__Objetivo__
Transcreva fielmente, do texto sobre a crise da Legalidade de 1961, o trecho compreendido entre "A série de reportagens" e "poder de Jango.", inclusive.

__Texto de leitura__
A série de reportagens "40 anos da Legalidade" foi publicada em Zero Hora em agosto de 2001.
De 25 de agosto a 7 de setembro de 1961, o Brasil esteve perigosamente próximo da guerra civil. A renúncia do presidente Jânio Quadros e a negativa dos ministros militares em aceitar a posse do vice, João Goulart, o Jango, criaram um dos mais graves impasses políticos do século passado no país. No epicentro do terremoto, esteve o Rio Grande do Sul, governado por Leonel Brizola, que liderou um movimento pela posse de Jango na Presidência, com o apoio do 3º Exército — equivalente, na época, ao Comando Militar do Sul. O conflito foi provisoriamente contornado com a adoção do parlamentarismo como contrapeso ao poder de Jango.

__Extratos dos registros__
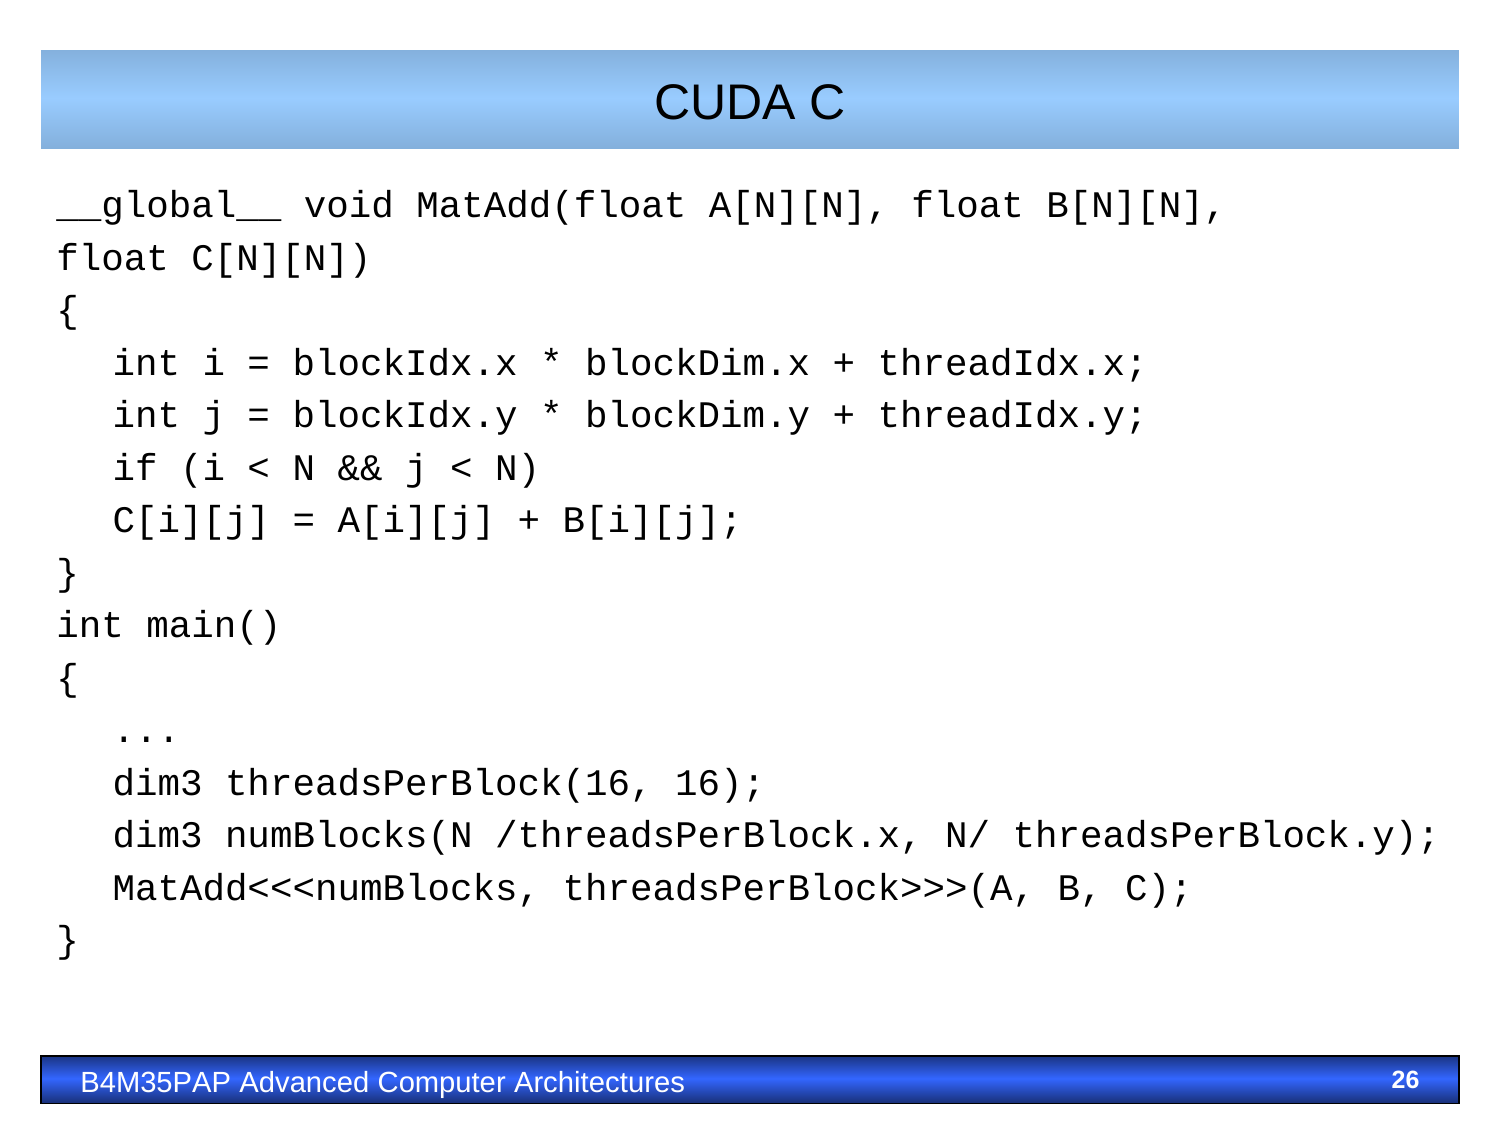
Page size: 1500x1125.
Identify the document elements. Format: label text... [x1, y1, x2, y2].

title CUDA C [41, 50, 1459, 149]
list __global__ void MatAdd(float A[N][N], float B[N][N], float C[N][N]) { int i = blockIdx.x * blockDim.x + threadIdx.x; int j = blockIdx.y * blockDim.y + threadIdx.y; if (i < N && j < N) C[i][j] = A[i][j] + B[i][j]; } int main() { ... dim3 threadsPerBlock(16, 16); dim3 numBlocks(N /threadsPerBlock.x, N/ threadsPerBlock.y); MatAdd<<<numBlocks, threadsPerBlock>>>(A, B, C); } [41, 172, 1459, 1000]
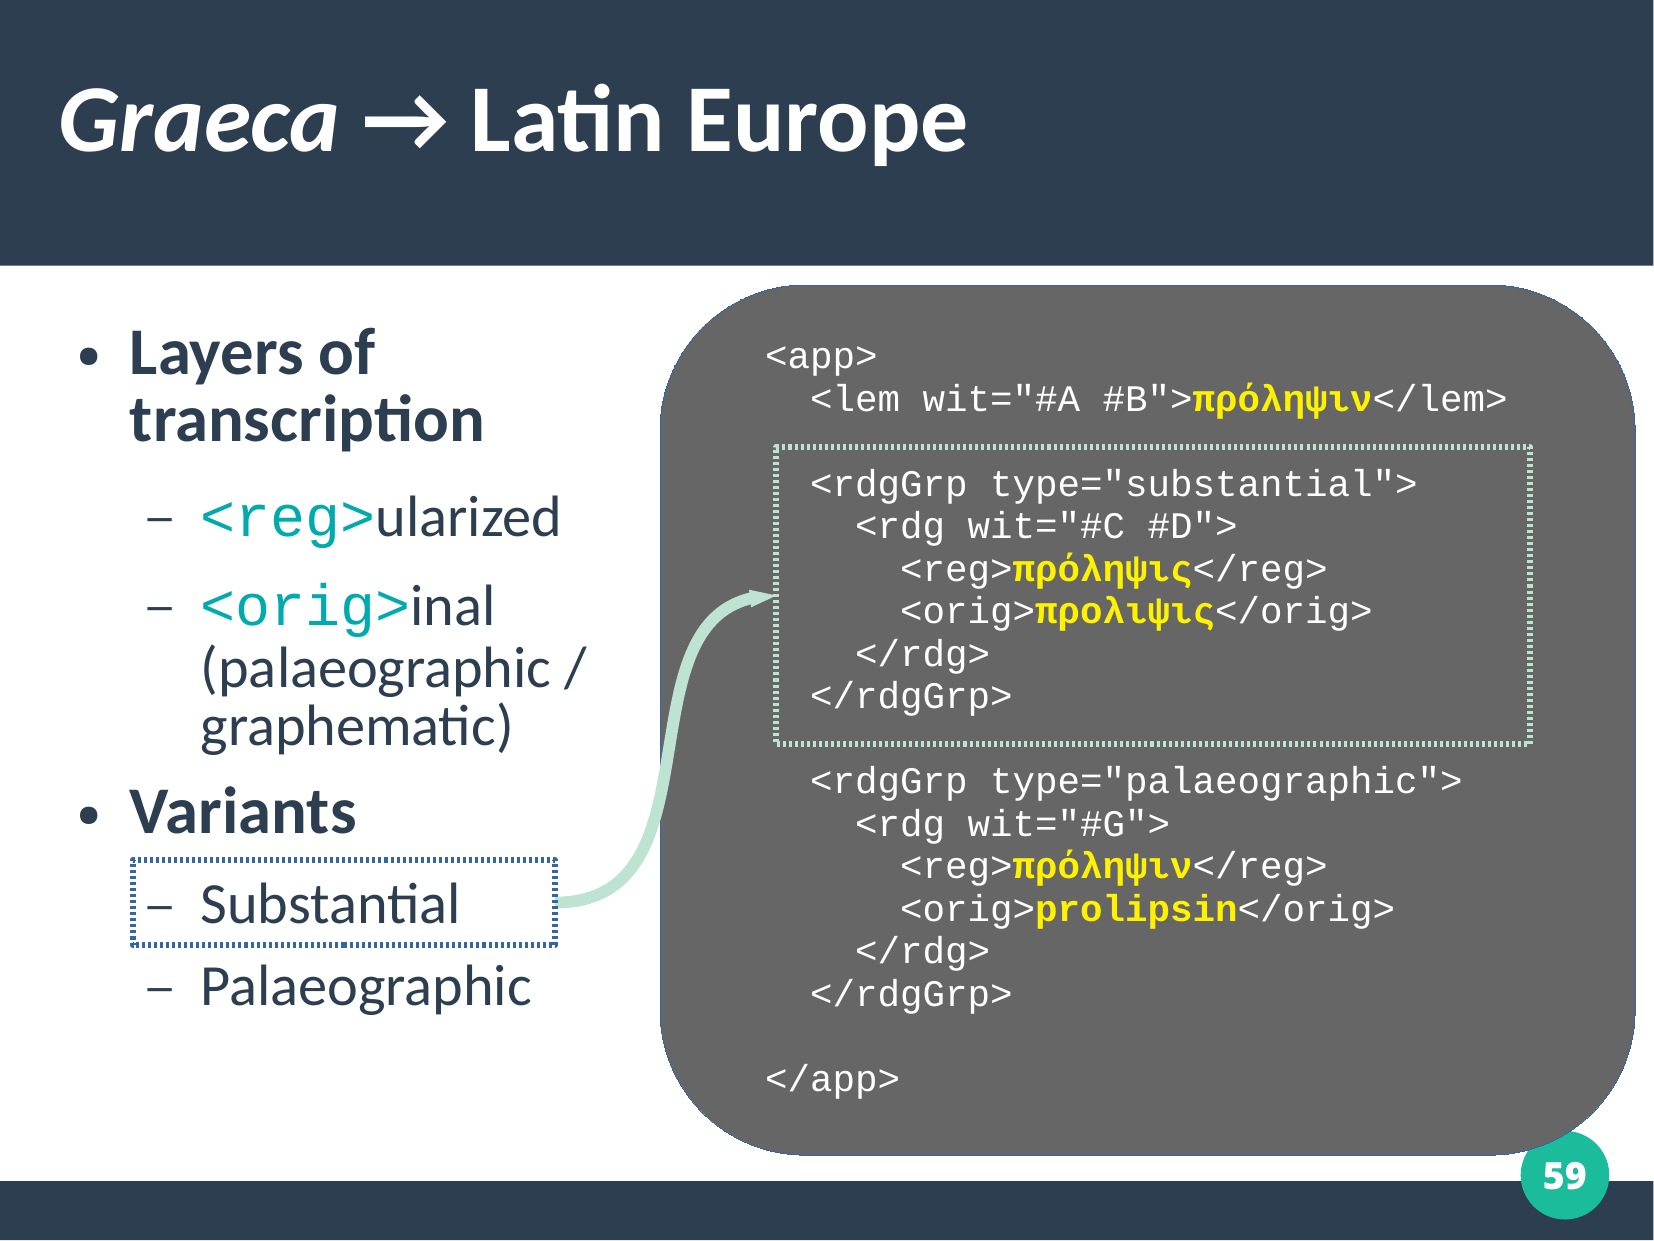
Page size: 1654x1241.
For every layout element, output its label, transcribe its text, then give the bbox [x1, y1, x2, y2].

__Solução do exercício__
A série de reportagens "40 anos da Legalidade" foi publicada em Zero Hora em agosto de 2001.
De 25 de agosto a 7 de setembro de 1961, o Brasil esteve perigosamente próximo da guerra civil. A renúncia do presidente Jânio Quadros e a negativa dos ministros militares em aceitar a posse do vice, João Goulart, o Jango, criaram um dos mais graves impasses políticos do século passado no país. No epicentro do terremoto, esteve o Rio Grande do Sul, governado por Leonel Brizola, que liderou um movimento pela posse de Jango na Presidência, com o apoio do 3º Exército — equivalente, na época, ao Comando Militar do Sul. O conflito foi provisoriamente contornado com a adoção do parlamentarismo como contrapeso ao poder de Jango.